PROBLEM DETAILS: Report how many lines of the listing below contain the string "Paulo", treating uppercase and lowercase as different, and give only that number.

ENTRIES:
* start *

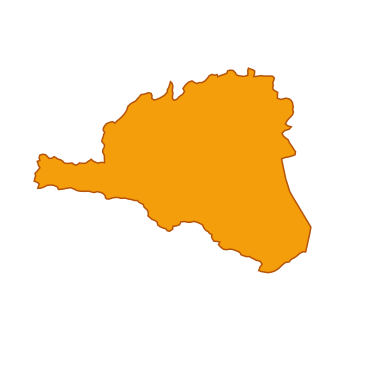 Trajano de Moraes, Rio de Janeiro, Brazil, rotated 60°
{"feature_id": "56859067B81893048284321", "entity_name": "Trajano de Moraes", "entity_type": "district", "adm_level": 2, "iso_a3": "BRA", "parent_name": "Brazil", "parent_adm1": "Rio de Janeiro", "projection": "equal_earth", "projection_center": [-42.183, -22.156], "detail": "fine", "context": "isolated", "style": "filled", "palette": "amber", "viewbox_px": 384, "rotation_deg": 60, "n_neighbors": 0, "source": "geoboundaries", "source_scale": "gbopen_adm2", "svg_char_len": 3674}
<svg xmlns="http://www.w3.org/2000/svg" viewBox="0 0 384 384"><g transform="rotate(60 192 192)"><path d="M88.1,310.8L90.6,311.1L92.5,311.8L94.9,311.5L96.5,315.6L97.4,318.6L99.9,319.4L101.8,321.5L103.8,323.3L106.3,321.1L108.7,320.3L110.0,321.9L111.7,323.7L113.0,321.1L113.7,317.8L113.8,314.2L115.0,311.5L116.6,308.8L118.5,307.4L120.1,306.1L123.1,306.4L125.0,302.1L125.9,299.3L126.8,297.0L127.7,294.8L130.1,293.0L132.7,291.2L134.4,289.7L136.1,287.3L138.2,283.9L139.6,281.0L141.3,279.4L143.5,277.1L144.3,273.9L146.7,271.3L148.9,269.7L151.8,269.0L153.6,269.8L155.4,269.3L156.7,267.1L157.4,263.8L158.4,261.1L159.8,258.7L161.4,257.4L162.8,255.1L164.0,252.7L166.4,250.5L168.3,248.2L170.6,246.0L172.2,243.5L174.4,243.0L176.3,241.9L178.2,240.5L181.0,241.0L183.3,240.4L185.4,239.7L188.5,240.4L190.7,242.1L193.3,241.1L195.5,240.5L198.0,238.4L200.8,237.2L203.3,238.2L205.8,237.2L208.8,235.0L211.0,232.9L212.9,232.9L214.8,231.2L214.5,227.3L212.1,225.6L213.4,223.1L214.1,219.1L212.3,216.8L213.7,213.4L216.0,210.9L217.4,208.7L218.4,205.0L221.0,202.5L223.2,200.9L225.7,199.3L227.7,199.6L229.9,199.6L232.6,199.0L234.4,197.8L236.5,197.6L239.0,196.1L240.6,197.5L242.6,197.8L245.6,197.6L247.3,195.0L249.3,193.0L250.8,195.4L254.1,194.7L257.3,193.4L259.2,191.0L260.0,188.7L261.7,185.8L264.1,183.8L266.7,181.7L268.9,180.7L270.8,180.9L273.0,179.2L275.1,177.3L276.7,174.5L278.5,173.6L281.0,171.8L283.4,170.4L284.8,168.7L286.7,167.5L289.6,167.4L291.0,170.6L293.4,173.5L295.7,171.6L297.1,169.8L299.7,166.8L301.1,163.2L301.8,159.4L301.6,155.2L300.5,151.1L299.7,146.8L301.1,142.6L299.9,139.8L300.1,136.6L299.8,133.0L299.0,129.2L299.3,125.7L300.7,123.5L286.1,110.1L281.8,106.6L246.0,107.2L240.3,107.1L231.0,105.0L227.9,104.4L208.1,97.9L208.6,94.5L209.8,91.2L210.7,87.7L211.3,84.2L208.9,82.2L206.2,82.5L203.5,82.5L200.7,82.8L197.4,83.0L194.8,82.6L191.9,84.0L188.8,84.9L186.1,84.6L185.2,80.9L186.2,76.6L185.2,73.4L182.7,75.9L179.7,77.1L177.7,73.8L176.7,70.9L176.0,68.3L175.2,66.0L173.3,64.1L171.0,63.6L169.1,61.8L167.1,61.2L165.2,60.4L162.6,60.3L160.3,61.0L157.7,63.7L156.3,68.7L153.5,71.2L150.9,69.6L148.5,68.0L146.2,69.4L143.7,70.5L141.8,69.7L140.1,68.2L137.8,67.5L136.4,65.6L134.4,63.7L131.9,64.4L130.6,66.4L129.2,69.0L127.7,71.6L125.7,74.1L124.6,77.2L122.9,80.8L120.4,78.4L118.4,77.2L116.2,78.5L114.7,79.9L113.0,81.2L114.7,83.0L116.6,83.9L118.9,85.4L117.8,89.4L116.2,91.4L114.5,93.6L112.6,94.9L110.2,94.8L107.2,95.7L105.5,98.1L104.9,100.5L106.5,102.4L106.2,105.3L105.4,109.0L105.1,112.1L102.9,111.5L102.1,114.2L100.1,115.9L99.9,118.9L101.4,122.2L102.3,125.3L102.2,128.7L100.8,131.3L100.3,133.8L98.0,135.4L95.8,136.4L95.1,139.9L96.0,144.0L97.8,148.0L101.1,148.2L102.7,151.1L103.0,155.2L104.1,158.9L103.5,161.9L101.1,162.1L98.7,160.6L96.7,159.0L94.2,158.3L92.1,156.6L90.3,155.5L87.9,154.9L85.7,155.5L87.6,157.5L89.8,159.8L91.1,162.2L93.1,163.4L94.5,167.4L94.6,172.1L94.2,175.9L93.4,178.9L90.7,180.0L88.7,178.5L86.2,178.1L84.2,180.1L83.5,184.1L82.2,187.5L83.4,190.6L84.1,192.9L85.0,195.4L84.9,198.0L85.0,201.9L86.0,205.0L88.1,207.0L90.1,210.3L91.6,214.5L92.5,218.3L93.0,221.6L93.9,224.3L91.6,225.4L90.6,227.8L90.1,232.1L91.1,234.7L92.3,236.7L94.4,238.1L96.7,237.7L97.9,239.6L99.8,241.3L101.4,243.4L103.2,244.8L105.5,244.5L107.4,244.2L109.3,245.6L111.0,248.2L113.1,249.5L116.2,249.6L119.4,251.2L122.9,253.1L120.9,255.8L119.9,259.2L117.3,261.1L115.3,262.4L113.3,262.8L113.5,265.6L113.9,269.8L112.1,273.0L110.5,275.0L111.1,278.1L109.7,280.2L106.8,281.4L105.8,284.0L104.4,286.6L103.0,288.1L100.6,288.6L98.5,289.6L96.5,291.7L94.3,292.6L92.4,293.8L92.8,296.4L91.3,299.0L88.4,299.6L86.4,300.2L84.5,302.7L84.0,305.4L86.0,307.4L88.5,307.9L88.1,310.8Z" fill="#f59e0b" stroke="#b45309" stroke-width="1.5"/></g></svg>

* end *
* start *

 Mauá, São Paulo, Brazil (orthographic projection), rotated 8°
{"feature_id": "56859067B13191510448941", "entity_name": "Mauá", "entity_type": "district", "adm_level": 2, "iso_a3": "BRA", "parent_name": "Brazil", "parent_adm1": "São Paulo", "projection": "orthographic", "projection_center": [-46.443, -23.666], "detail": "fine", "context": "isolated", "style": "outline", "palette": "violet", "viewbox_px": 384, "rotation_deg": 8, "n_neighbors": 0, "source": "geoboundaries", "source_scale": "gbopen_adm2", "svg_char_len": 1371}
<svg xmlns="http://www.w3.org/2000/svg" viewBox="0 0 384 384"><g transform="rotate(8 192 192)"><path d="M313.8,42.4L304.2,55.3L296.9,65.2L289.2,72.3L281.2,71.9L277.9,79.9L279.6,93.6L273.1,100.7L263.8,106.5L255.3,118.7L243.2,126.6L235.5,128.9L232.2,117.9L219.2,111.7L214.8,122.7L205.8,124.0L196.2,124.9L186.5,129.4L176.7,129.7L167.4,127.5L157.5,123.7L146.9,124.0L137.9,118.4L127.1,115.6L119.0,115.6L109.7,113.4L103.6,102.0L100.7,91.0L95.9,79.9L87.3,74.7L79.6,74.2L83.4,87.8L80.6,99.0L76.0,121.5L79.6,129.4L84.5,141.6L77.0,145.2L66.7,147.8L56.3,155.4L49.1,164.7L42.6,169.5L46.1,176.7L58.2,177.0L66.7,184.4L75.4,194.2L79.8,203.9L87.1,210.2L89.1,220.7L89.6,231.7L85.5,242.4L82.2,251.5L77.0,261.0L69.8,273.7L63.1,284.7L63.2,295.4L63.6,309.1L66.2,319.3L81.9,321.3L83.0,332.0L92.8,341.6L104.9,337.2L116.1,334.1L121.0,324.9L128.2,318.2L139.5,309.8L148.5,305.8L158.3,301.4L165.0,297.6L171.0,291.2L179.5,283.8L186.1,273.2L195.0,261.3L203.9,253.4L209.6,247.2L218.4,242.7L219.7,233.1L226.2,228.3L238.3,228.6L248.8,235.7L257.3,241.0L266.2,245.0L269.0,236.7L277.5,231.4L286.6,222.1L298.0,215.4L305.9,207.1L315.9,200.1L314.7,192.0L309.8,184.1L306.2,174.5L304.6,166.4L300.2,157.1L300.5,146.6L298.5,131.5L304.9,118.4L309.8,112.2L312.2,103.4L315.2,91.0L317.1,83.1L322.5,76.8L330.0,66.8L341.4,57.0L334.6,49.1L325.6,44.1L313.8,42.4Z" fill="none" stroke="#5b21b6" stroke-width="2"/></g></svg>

* end *

WORKED ANSWER: 2